When we zoomed into the characteristics of a good founder worthy of Daniel’s investment, he said - “One of the key dimensions to see an entrepreneur unrelated to their schooling, background, or success but rather look  at the level of hunger and what’s driving that hunger - if you can see and sense that drive, that needs to prove something, that hole that needs to be filled, that’s a great indication for success.”

That hunger comes from pain a lot of the time, but it doesn’t have to. It can also be derived from a positive source, from passion - the important part is that the spark in the eyes and the need to achieve that goal is so strong and deep that it runs through your veins.

Daniel added that a big part of that hunger is also being curious - “Being excited about where the world is and where it’s heading - it’s in the combination of being curious and being willing to fight for it.”

And from the other side, as investors, Daniel sees emotional support as a big part of their role, being supportive of the founders and their team when something bad happens and being critical when something good happens - making that rollercoaster of highs and lows more balanced and digestible is a way for investors to bring great value to the founders they work with and their startups in his eyes.
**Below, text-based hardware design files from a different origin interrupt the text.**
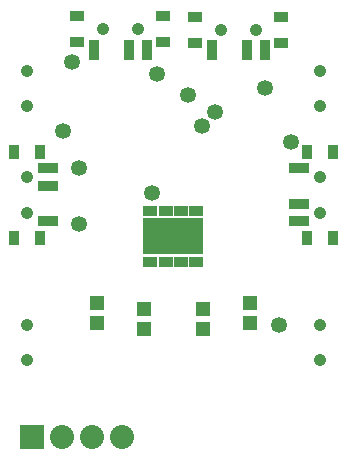
<source format=gbs>
G75*
G70*
%OFA0B0*%
%FSLAX24Y24*%
%IPPOS*%
%LPD*%
%AMOC8*
5,1,8,0,0,1.08239X$1,22.5*
%
%ADD10R,0.0800X0.0800*%
%ADD11C,0.0800*%
%ADD12C,0.0414*%
%ADD13R,0.0651X0.0336*%
%ADD14R,0.0375X0.0454*%
%ADD15R,0.0336X0.0651*%
%ADD16R,0.0454X0.0375*%
%ADD17R,0.0493X0.0454*%
%ADD18R,0.2029X0.1202*%
%ADD19R,0.0501X0.0336*%
%ADD20R,0.0454X0.0336*%
%ADD21C,0.0532*%
D10*
X001281Y001675D03*
D11*
X002281Y001675D03*
X003281Y001675D03*
X004281Y001675D03*
D12*
X001124Y004234D03*
X001124Y005415D03*
X001124Y009155D03*
X001124Y010336D03*
X001124Y012698D03*
X001124Y013880D03*
X003647Y015261D03*
X004828Y015261D03*
X007580Y015257D03*
X008761Y015257D03*
X010887Y013880D03*
X010887Y012698D03*
X010887Y010336D03*
X010887Y009155D03*
X010887Y005415D03*
X010887Y004234D03*
D13*
X010198Y008860D03*
X010198Y009450D03*
X010198Y010631D03*
X001813Y010631D03*
X001813Y010041D03*
X001813Y008860D03*
D14*
X001557Y008309D03*
X000691Y008309D03*
X000691Y011183D03*
X001557Y011183D03*
X010454Y011183D03*
X011320Y011183D03*
X011320Y008309D03*
X010454Y008309D03*
D15*
X009057Y014569D03*
X008466Y014569D03*
X007285Y014569D03*
X005124Y014572D03*
X004533Y014572D03*
X003352Y014572D03*
D16*
X002801Y014828D03*
X002801Y015694D03*
X005675Y015694D03*
X005675Y014828D03*
X006734Y014824D03*
X006734Y015691D03*
X009608Y015691D03*
X009608Y014824D03*
D17*
X008565Y006143D03*
X008565Y005474D03*
X006990Y005277D03*
X006990Y005946D03*
X005021Y005946D03*
X005021Y005277D03*
X003446Y005474D03*
X003446Y006143D03*
D18*
X006006Y008368D03*
D19*
X006769Y009214D03*
X006769Y007521D03*
X005242Y007521D03*
X005242Y009214D03*
D20*
X005757Y009214D03*
X006254Y009214D03*
X006254Y007521D03*
X005757Y007521D03*
D21*
X005293Y009809D03*
X006978Y012037D03*
X007383Y012502D03*
X006502Y013076D03*
X005470Y013789D03*
X002856Y010631D03*
X002324Y011872D03*
X002620Y014175D03*
X002856Y008761D03*
X009057Y013305D03*
X009943Y011517D03*
X009533Y005395D03*
M02*

</source>
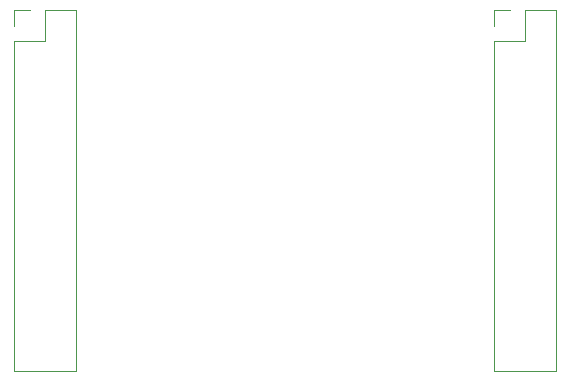
<source format=gbr>
%TF.GenerationSoftware,KiCad,Pcbnew,(6.0.11)*%
%TF.CreationDate,2023-02-23T12:45:07+08:00*%
%TF.ProjectId,nand_programmator,6e616e64-5f70-4726-9f67-72616d6d6174,v3.4*%
%TF.SameCoordinates,Original*%
%TF.FileFunction,Legend,Bot*%
%TF.FilePolarity,Positive*%
%FSLAX46Y46*%
G04 Gerber Fmt 4.6, Leading zero omitted, Abs format (unit mm)*
G04 Created by KiCad (PCBNEW (6.0.11)) date 2023-02-23 12:45:07*
%MOMM*%
%LPD*%
G01*
G04 APERTURE LIST*
%ADD10C,0.120000*%
G04 APERTURE END LIST*
D10*
%TO.C,J8*%
X6230000Y1200000D02*
X1030000Y1200000D01*
X1030000Y29200000D02*
X1030000Y1200000D01*
X6230000Y31800000D02*
X6230000Y1200000D01*
X3630000Y31800000D02*
X3630000Y29200000D01*
X2360000Y31800000D02*
X1030000Y31800000D01*
X6230000Y31800000D02*
X3630000Y31800000D01*
X3630000Y29200000D02*
X1030000Y29200000D01*
X1030000Y31800000D02*
X1030000Y30470000D01*
%TO.C,J9*%
X46870000Y1200000D02*
X41670000Y1200000D01*
X46870000Y31800000D02*
X44270000Y31800000D01*
X41670000Y31800000D02*
X41670000Y30470000D01*
X43000000Y31800000D02*
X41670000Y31800000D01*
X44270000Y31800000D02*
X44270000Y29200000D01*
X44270000Y29200000D02*
X41670000Y29200000D01*
X46870000Y31800000D02*
X46870000Y1200000D01*
X41670000Y29200000D02*
X41670000Y1200000D01*
%TD*%
M02*

</source>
The perspective of an investor who’s also a father to daughters

As a husband and father to girls, I asked Daniel if it has an impact on his personal and professional life, to which he answers with a smile, that talking about feelings is a big part of who they are as a family - “It helped me connect to a softer side of me, and I think that connecting to the softer side of you makes you a better listener, and also a better investor.”

We still have so much work to do to ensure women are getting an equal amount of opportunities as founders and investors - we’re getting better these days, but it’s still not enough. When I asked Daniel what can be done to change that, he pinpointed that a lot of that gap of representations of women in this arena stems from the fact that we’re operating in a world that is defined by the way that men behave.

He gave an interesting example of the way we deem behaviours like shouting and banging a hand at the table as acceptable, which is considered more manly behaviour, while another form of expressing emotions like crying is deemed as supposedly unacceptable in this field - “I think we need to understand that the way women present startups and talk about startups is different in some ways than men, and we need to understand this language, judge it differently and really educate investors on how the different startups behave when they’re led by men versus by women. So I think the best thing is to bring more female investors, and through that, we’ll gain and see more female founders being successful.”

In the end, it all comes down to the fact that we just want to be our authentic selves, even at work. Why should we try to be anything else?